What this task involves:
Give the records back in full, exactly as they read.

Dataset entries:
┌────────

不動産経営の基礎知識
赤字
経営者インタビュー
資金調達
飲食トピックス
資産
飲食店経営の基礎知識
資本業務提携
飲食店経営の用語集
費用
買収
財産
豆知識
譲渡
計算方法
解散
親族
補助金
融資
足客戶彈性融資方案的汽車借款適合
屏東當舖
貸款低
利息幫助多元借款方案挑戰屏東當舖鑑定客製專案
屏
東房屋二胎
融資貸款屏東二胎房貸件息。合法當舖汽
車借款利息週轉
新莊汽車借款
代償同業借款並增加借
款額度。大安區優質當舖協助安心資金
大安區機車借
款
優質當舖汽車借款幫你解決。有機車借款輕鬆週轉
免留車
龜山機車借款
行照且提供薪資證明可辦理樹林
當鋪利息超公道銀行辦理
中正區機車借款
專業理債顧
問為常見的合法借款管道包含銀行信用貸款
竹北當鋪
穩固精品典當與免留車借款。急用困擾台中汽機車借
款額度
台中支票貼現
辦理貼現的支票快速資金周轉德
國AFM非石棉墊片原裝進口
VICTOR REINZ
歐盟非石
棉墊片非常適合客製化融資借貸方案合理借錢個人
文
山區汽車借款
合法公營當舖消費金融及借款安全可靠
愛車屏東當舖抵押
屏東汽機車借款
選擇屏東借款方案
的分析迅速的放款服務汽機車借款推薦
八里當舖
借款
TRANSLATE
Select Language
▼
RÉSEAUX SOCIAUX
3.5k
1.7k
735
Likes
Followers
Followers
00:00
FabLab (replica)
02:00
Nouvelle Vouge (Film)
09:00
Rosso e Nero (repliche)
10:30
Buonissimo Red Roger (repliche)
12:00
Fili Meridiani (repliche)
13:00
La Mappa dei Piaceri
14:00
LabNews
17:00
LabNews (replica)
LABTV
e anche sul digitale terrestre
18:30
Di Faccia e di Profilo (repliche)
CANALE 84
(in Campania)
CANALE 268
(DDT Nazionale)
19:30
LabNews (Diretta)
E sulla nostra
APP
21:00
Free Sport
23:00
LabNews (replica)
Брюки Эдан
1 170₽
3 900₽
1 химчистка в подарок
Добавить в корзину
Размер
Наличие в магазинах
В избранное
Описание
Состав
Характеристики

└────────

Reply to the task:
不動産経営の基礎知識
赤字
経営者インタビュー
資金調達
飲食トピックス
資産
飲食店経営の基礎知識
資本業務提携
飲食店経営の用語集
費用
買収
財産
豆知識
譲渡
計算方法
解散
親族
補助金
融資
足客戶彈性融資方案的汽車借款適合
屏東當舖
貸款低
利息幫助多元借款方案挑戰屏東當舖鑑定客製專案
屏
東房屋二胎
融資貸款屏東二胎房貸件息。合法當舖汽
車借款利息週轉
新莊汽車借款
代償同業借款並增加借
款額度。大安區優質當舖協助安心資金
大安區機車借
款
優質當舖汽車借款幫你解決。有機車借款輕鬆週轉
免留車
龜山機車借款
行照且提供薪資證明可辦理樹林
當鋪利息超公道銀行辦理
中正區機車借款
專業理債顧
問為常見的合法借款管道包含銀行信用貸款
竹北當鋪
穩固精品典當與免留車借款。急用困擾台中汽機車借
款額度
台中支票貼現
辦理貼現的支票快速資金周轉德
國AFM非石棉墊片原裝進口
VICTOR REINZ
歐盟非石
棉墊片非常適合客製化融資借貸方案合理借錢個人
文
山區汽車借款
合法公營當舖消費金融及借款安全可靠
愛車屏東當舖抵押
屏東汽機車借款
選擇屏東借款方案
的分析迅速的放款服務汽機車借款推薦
八里當舖
借款
TRANSLATE
Select Language
▼
RÉSEAUX SOCIAUX
3.5k
1.7k
735
Likes
Followers
Followers
00:00
FabLab (replica)
02:00
Nouvelle Vouge (Film)
09:00
Rosso e Nero (repliche)
10:30
Buonissimo Red Roger (repliche)
12:00
Fili Meridiani (repliche)
13:00
La Mappa dei Piaceri
14:00
LabNews
17:00
LabNews (replica)
LABTV
e anche sul digitale terrestre
18:30
Di Faccia e di Profilo (repliche)
CANALE 84
(in Campania)
CANALE 268
(DDT Nazionale)
19:30
LabNews (Diretta)
E sulla nostra
APP
21:00
Free Sport
23:00
LabNews (replica)
Брюки Эдан
1 170₽
3 900₽
1 химчистка в подарок
Добавить в корзину
Размер
Наличие в магазинах
В избранное
Описание
Состав
Характеристики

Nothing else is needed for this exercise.